All of those aggressive comments contradict the spirit of "phase one" and prove that the DFC is indeed envisaged by its chief executive as a so-called "alternative" to the BRI. Boehler is waging a information warfare against Chinese investments in the hopes that his fearmongering campaign can convince some of Beijing's partners to team up with the DFC at BRI's expense.
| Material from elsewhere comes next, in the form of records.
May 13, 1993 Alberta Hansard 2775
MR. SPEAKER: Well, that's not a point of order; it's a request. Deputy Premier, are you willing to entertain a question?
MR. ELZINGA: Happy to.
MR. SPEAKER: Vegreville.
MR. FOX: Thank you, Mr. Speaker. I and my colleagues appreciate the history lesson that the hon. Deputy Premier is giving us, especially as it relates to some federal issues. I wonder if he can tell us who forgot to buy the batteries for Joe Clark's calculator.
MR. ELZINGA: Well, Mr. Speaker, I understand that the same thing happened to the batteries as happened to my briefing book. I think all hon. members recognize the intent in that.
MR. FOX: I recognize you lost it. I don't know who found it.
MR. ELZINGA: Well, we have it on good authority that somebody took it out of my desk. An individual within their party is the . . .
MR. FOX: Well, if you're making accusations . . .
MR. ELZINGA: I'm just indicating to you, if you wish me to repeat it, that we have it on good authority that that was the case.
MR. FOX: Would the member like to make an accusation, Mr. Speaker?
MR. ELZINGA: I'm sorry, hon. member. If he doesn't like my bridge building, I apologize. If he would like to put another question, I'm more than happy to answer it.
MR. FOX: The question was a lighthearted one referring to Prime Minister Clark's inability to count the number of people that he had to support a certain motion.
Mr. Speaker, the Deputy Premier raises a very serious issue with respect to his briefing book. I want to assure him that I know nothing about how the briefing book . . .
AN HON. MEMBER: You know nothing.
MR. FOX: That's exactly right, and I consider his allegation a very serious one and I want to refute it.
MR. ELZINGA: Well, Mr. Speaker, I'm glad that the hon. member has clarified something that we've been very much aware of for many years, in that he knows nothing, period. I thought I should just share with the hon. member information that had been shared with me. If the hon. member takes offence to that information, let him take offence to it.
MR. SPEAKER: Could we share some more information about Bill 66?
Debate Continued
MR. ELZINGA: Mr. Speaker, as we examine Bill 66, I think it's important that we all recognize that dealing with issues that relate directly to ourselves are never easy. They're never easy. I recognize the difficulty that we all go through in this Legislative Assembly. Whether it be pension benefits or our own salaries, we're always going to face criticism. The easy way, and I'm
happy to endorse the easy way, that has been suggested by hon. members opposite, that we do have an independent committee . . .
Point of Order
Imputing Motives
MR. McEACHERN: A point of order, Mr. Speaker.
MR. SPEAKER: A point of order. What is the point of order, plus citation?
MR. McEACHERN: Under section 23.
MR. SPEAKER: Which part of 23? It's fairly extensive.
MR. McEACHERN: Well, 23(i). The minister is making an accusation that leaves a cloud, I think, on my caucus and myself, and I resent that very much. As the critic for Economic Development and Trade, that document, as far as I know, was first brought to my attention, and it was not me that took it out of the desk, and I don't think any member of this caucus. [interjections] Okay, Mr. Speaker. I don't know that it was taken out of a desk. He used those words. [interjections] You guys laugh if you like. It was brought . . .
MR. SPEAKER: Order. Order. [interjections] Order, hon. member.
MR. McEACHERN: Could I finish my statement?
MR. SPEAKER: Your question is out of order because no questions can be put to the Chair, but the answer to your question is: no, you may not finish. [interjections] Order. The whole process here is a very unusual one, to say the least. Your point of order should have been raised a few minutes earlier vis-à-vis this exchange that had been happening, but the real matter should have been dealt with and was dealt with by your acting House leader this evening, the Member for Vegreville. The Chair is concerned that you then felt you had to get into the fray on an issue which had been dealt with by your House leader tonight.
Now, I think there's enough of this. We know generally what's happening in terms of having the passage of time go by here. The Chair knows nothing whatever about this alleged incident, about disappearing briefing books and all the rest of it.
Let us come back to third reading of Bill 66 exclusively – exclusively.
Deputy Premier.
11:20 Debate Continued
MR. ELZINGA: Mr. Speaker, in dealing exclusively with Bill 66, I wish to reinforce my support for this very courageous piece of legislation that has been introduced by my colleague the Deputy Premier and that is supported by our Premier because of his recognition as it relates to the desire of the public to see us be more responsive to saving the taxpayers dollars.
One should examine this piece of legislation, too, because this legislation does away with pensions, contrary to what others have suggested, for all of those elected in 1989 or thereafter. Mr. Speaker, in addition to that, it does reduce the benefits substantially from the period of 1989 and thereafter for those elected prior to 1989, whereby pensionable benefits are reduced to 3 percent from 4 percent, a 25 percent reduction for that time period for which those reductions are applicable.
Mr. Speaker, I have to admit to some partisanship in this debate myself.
All countries have the right to choose their economic partners, but he seems to want them to pick the DFC after distancing themselves from BRI first.

Chinese Vice Premier Liu He (C) talks to U.S. trade representative Robert Lighthizer (L) and U.S. Treasury Secretary Steven Mnuchin (R) before a meeting at the Office of the U.S. Trade Representative in Washington, DC, October 11, 2019. /Xinhua Photo

Chinese Vice Premier Liu He (C) talks to U.S. trade representative Robert Lighthizer (L) and U.S. Treasury Secretary Steven Mnuchin (R) before a meeting at the Office of the U.S. Trade Representative in Washington, DC, October 11, 2019. /Xinhua Photo

With this understanding of his thinly concealed intent, it can be said that "phase one" of the trade deal is akin to a modern-day manifestation of the Cold War era period of detente between the U.S. and USSR. Both sides wanted to de-escalate their previously intense competition, though their rivalry never truly went away during that time. In the present, it's becoming clear that Trump doesn't want to risk the consequences of the trade war harming his re-election prospects, though he also doesn't want a full rapprochement with China either.

"Phase one" and whatever might be agreed to after it are therefore conceived by Trump as pressure valves for mitigating the domestic political consequences of the U.S.'s recently intensified economic competition with China. They aren't, however, meant to function as an end to that aforesaid competition. Rather, Boehler has shown that the U.S. will continue waging information warfare on China's global economic interests in spite of their nascent detente, though this subversive strategy won't succeed.

BRI is already truly global in scope with over 150 participating countries, all of which are closely tied to China through a system of complex economic interdependence. Actions speak louder than words, and no self-interested fearmongering by a third party will succeed in convincing any country to sacrifice their mutually beneficial trade ties with China. The only foreseeable outcome of this information warfare campaign is that the U.S. believes its own rhetoric and continues to delude itself, which would then be solely to its own detriment.